━━ Data supplied ━━

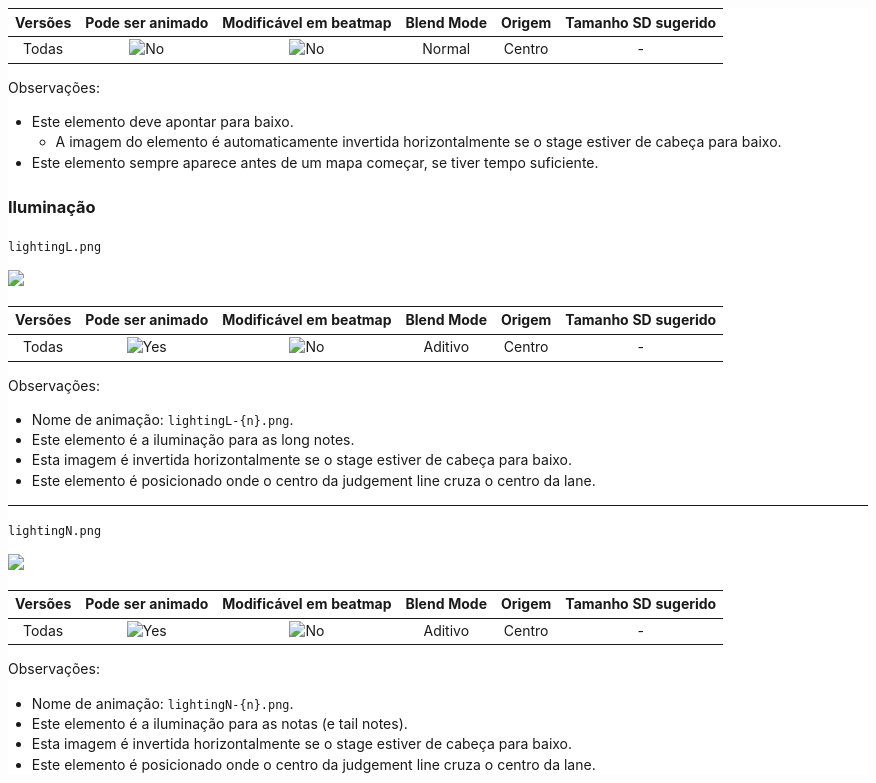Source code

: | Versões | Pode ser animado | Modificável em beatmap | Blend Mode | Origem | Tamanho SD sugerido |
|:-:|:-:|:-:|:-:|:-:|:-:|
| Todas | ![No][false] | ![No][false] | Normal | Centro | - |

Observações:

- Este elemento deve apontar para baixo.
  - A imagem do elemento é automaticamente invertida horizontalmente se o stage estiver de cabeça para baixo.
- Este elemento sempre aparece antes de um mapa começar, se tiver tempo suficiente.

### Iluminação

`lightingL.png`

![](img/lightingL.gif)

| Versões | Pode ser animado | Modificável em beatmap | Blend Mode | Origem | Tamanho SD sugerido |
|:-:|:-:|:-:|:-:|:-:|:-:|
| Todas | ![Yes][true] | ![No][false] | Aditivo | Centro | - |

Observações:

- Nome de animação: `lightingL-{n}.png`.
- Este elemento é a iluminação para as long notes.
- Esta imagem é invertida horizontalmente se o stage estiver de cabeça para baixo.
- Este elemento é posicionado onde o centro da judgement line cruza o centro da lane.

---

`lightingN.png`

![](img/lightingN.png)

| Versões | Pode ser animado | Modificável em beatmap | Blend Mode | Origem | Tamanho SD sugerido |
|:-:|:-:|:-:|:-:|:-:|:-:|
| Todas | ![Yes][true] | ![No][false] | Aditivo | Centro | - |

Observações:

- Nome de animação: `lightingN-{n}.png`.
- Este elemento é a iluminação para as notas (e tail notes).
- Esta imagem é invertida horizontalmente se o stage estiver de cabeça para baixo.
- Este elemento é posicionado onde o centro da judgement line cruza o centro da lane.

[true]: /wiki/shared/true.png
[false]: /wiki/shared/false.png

━━━
━━ Data supplied ━━

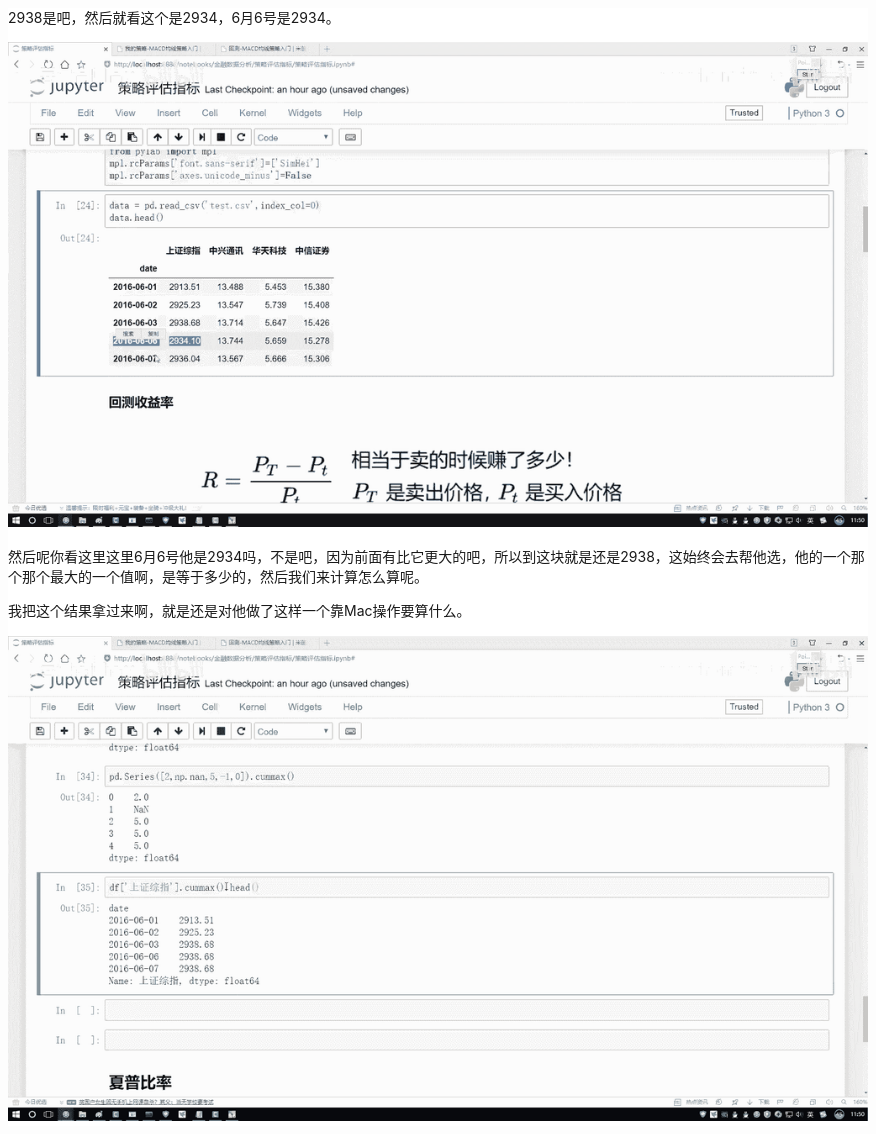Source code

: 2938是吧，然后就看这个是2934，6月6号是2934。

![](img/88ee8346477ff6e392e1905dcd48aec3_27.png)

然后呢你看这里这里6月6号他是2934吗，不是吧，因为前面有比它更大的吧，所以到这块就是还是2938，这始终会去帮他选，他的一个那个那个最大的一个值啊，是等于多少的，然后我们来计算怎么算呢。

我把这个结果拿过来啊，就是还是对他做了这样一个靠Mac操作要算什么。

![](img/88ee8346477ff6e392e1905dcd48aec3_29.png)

━━━

**Work order**
Collect each line above that contains the word "Este".

**Your solution**
- Este elemento deve apontar para baixo.
- Este elemento sempre aparece antes de um mapa começar, se tiver tempo suficiente.
- Este elemento é a iluminação para as long notes.
- Este elemento é posicionado onde o centro da judgement line cruza o centro da lane.
- Este elemento é a iluminação para as notas (e tail notes).
- Este elemento é posicionado onde o centro da judgement line cruza o centro da lane.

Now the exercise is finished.